Dealing with fighting cancer for the third time, I feel like I’m in a remake of Seventh Seal, and Death is mad because he lost twice. He’ll get me eventually. But he’s impatient. So he must be a type A.

But there is more to this…

As difficult as this is, I find by turning to the passions not the ideas, summons forth an overwhelming life force. It comes in odd ways. I was listening to the new Monkees album and there’s a song “She Makes me Laugh.”
And when Mickey Dolenz happily and joyfully and thankfully sings, “She makes me laugh. She makes me smile.” And the sixties pop feel powers through me like a rocket and I hold onto to it. And I find myself in a fantasy, being 17-seventeen again and I’m dancing with every woman I ever dated or had a crush on, and it’s our first date and we’ve fallen in love with each other for the first time. And all these women so better qualities in me and all I wanted to be. We were critical, dancing to that music of joy that calls to us, wants us to achieve, goes beyond politics into humanity, goes to the fist of fighting the right fight,.

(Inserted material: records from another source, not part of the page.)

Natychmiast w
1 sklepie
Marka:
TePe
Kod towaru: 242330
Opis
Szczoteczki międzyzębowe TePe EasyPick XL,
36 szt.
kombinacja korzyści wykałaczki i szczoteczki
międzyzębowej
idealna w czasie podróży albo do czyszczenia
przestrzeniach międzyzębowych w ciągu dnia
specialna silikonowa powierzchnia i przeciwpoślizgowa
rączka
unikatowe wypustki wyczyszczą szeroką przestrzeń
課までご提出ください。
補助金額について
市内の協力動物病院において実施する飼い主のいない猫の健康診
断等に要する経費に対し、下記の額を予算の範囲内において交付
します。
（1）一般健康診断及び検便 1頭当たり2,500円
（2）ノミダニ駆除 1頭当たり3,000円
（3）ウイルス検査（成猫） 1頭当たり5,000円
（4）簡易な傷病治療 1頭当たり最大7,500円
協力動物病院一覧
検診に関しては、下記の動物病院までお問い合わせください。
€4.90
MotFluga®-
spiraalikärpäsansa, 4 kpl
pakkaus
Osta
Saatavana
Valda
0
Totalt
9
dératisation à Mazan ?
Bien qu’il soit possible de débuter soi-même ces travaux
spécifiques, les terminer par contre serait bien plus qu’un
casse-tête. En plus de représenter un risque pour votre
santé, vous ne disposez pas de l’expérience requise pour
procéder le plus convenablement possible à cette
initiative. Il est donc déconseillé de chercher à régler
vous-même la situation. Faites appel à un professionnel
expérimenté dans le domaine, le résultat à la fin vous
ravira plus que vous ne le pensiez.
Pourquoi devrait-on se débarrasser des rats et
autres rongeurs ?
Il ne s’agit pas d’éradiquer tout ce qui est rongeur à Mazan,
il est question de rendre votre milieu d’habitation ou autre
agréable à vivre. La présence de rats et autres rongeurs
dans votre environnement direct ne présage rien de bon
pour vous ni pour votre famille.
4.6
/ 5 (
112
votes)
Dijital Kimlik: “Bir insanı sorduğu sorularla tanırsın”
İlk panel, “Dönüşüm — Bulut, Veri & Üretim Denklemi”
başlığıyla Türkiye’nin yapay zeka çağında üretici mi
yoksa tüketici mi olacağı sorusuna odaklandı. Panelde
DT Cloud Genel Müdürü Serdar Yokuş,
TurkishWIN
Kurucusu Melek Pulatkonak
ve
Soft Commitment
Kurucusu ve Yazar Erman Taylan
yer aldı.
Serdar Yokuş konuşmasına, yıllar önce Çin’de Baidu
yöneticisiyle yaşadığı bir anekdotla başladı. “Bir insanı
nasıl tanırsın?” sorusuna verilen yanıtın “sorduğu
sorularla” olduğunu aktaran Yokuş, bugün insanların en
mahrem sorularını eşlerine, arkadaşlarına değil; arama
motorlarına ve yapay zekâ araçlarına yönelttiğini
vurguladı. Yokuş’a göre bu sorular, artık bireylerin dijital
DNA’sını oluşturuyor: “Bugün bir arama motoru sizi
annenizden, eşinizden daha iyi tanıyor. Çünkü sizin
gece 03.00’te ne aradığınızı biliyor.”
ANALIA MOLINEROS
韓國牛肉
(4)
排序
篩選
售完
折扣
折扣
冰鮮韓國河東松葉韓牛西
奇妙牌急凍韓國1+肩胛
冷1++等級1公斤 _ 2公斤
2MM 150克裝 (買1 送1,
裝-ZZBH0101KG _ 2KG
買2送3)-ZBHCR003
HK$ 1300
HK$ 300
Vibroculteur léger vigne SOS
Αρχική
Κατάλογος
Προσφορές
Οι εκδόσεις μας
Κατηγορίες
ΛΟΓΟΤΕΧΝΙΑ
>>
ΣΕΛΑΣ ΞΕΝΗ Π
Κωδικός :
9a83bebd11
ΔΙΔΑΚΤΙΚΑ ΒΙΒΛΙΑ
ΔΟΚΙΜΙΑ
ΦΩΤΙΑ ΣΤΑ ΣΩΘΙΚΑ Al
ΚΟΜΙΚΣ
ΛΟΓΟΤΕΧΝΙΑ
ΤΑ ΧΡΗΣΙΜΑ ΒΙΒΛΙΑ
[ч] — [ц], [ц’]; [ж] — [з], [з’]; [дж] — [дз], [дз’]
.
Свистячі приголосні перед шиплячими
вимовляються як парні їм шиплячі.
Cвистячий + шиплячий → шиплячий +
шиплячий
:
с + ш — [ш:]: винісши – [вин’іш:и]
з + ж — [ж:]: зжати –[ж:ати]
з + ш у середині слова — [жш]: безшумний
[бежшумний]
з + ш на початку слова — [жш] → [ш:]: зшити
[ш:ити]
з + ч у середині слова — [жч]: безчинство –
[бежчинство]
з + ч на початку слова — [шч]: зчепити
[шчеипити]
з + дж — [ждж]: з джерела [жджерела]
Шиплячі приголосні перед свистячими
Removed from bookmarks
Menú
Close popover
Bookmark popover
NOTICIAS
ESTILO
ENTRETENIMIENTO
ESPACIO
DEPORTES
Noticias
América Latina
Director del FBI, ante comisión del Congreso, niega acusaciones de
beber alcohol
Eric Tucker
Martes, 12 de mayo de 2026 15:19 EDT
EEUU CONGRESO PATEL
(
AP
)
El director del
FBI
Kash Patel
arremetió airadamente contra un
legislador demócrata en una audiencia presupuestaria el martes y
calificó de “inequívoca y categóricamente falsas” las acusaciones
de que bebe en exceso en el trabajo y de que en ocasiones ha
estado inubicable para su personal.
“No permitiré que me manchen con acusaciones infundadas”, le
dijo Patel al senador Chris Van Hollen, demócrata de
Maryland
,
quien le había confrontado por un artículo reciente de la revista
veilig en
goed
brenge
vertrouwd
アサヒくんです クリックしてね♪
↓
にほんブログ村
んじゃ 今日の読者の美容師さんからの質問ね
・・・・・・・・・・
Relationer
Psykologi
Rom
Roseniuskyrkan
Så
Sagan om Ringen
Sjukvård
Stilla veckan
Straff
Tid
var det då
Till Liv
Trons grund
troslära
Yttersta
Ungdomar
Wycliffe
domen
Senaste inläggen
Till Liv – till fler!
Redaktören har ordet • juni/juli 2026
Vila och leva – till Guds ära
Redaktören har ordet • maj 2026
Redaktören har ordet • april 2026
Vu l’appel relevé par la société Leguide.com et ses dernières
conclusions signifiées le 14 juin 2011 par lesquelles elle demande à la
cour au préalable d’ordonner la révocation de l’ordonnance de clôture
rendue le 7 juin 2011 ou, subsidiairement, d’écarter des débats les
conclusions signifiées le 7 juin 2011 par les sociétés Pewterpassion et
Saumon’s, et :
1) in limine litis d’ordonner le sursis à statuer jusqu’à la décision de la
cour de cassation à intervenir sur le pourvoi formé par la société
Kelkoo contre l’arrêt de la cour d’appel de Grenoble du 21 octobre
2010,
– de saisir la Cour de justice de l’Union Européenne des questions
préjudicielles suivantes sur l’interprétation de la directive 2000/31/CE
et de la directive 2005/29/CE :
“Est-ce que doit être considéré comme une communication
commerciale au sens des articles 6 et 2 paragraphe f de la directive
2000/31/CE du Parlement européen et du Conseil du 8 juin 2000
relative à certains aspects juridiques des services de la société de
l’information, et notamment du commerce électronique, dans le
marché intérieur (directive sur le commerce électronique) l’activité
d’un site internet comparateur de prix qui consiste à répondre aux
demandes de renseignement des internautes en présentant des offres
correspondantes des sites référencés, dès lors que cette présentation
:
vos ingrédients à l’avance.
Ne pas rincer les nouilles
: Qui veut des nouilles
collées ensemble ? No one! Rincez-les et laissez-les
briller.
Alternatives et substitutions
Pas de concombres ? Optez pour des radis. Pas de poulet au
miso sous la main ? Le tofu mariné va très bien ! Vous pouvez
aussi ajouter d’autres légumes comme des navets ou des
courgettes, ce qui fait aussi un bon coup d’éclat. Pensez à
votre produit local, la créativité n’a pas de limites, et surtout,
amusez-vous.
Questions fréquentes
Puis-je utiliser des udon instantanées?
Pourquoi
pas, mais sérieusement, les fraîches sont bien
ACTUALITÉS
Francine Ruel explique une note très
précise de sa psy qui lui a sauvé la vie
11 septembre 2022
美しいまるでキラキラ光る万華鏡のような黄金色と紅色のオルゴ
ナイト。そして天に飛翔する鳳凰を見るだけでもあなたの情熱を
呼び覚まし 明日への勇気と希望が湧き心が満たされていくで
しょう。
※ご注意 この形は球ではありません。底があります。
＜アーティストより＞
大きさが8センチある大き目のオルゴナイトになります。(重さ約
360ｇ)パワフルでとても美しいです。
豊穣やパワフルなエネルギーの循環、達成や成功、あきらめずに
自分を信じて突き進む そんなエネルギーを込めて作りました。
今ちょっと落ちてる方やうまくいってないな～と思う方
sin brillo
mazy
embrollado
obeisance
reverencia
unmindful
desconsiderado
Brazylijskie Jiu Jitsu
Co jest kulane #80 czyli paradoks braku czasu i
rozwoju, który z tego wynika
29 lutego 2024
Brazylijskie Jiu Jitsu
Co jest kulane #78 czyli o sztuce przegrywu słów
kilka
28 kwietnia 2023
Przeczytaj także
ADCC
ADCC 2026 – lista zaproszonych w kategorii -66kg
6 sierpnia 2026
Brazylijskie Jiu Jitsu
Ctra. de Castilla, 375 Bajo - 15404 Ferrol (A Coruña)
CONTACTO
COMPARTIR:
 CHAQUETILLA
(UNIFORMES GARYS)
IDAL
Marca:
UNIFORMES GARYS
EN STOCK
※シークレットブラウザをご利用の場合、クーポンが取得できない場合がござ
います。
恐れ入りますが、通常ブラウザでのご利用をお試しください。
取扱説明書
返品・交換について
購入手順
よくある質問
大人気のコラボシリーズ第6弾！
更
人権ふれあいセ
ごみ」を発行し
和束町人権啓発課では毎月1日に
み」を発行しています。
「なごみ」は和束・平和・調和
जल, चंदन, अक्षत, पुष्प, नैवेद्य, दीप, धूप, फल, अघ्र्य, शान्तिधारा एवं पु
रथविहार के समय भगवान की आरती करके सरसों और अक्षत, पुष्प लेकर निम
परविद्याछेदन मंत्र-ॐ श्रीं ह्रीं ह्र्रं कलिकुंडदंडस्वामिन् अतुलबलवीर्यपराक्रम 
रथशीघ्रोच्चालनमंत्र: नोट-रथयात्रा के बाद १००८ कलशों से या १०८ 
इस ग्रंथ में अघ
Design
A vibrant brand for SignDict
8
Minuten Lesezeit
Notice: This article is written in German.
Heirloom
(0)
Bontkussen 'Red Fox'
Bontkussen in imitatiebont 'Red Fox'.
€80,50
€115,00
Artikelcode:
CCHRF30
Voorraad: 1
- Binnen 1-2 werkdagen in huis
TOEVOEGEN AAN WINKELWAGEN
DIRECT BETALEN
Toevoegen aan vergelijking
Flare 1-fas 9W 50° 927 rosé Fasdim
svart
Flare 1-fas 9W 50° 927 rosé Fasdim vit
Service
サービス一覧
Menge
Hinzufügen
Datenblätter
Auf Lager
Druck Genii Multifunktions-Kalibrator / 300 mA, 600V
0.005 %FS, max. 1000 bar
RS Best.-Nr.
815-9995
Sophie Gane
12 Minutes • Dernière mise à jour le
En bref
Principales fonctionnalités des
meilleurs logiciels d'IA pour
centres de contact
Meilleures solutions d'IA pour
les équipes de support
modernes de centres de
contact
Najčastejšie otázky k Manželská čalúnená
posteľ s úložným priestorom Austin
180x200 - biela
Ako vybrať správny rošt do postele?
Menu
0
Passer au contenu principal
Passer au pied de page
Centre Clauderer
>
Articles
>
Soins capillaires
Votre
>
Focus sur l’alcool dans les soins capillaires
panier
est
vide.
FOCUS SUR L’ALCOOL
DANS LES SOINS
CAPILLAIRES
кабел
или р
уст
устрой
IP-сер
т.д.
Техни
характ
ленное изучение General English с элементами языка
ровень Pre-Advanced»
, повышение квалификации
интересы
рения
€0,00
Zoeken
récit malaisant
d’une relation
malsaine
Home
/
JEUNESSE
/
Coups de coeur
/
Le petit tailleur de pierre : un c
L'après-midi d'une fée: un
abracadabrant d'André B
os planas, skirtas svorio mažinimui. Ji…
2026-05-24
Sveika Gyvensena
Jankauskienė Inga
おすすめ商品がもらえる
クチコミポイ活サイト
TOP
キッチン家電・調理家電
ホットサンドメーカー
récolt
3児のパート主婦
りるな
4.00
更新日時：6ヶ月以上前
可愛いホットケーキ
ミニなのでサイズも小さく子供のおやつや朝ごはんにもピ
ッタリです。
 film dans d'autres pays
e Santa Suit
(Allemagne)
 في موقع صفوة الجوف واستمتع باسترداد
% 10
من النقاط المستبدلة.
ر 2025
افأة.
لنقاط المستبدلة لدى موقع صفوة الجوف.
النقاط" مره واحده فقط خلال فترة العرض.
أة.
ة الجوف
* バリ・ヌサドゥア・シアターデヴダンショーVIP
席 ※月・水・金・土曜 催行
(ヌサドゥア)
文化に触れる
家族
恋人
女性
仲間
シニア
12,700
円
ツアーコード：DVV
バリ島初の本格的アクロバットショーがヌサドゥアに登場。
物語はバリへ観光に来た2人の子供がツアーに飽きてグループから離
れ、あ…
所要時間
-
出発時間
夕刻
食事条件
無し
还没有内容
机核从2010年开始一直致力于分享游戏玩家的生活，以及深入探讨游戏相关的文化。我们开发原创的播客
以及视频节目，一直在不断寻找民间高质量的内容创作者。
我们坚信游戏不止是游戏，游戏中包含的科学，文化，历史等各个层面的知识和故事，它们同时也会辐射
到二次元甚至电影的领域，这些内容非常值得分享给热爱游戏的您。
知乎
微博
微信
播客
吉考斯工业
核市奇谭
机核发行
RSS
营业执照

And I’m free-form dancing among them, our arms are waving and the chorus keeps going, “She makes me laugh. She makes me smile.” And yeah, to be in love and be loved, to fight for that in a dance, and bring that into the moment. I see them dancing, beautiful, as they are laughing and smiling and I’m laughing and smiling and no cynic, nor critic, no form of death will take this spirit out. It forms a winding wind funnel, a core of energy, and tears streak down my face and I dance harder and say to what’s trying to kill me, “You will not take me, you will not take us, you will not take me.”
She makes me laugh she makes me smile—and I go to that, and want to bring that, and when I collapse in gratitude, I’m coiled, ready to fight for the embrace of that dance when you’re tuned into enraptured with what your dreams want you to become and being faitful to that first love, and there’s a power there,

I’ll take it to the dance floor, to the surf, to the stage, to the blank page, to a new day, and with clenched fists in boxing gloves I stride into the hospital to make sure I’m going to walk out again as inside me young Fred is dancing with all those women and we’re falling in love all over again.

They make me laugh, they make me smile.

I stand, naked and sweating in the heat of a cold sun, reaching beyond the moon to the universe for a fireball.